The add-on is per-site; once installed, the microphone button appears in every conversation. Per-role gating is configurable in Better Messages permissions if you want to restrict who can send voice messages.

Installing the Voice Messages add-on

The Voice Messages add-on is a paid Better Messages extension distributed through the same Freemius account as the WebSocket license.

  1. Install Better Messages from WordPress.org and activate it. (Free or WebSocket version both work.)
  2. Open WP Admin → Better Messages → Account → Add-ons and install Better Messages – Voice Messages.
  3. Activate the add-on through the Plugins screen.
  4. The microphone button now appears in every conversation composer.
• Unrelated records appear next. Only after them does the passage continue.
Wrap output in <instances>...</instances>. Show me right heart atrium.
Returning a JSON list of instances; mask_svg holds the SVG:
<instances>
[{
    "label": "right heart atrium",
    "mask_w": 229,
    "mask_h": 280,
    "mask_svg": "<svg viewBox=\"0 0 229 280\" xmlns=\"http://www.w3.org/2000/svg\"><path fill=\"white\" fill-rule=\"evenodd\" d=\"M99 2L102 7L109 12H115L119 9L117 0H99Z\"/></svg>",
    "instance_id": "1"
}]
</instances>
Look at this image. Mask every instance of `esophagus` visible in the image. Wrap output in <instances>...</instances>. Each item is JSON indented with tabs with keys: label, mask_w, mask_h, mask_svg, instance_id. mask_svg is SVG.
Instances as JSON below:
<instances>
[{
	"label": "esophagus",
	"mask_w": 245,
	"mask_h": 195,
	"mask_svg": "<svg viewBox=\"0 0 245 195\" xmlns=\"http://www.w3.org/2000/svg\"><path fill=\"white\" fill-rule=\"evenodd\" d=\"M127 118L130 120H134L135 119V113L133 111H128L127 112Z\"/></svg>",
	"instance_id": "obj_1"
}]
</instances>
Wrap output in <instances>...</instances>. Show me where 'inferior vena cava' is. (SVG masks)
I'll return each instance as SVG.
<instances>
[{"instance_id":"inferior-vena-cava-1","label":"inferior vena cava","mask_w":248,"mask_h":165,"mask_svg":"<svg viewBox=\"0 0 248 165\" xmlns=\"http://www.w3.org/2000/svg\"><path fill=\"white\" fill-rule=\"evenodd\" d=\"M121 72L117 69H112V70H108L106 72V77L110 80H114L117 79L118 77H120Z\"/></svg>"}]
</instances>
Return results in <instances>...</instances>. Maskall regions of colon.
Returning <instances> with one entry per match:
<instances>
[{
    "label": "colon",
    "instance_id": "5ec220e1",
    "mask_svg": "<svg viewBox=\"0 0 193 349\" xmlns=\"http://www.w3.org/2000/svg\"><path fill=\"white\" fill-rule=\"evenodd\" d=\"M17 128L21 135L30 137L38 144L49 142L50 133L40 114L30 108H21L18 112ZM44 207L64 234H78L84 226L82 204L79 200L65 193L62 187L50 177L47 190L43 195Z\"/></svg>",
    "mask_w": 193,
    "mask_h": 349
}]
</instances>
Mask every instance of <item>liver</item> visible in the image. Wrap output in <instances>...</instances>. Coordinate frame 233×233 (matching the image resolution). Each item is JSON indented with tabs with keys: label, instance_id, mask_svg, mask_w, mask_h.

No further configuration is needed for the basic experience. Per-role gating is in Better Messages → Settings → Permissions.

Frequently asked questions

How long can a voice message be?

The default cap is 5 minutes per voice message. The cap is configurable in Settings → Voice Messages.

Where are voice files stored?

In the same uploads directory as other Better Messages file attachments, under WordPress's upload-protection layer. File access requires the recipient's authentication; direct URLs return 403 to unauthorized visitors.

Will old MP3 voice messages still play?

Yes — the player handles MP3 alongside WebM, so messages sent before the v1.3.1 codec change still work.

Can voice messages be transcribed?

Not in the core add-on. If you run the Better Messages AI add-on, an AI bot in the thread can transcribe voice messages on demand when mentioned. For automatic transcription of every voice message, a custom hook is the right way.

Does it work on iOS Safari?

Yes — WebM with Opus is supported in iOS Safari 17+. Older iOS versions fall back to MP4 / AAC.

Does it work with end-to-end encryption?

Yes — see the E2E section above. Voice files are encrypted in the browser before upload when the thread has E2E enabled.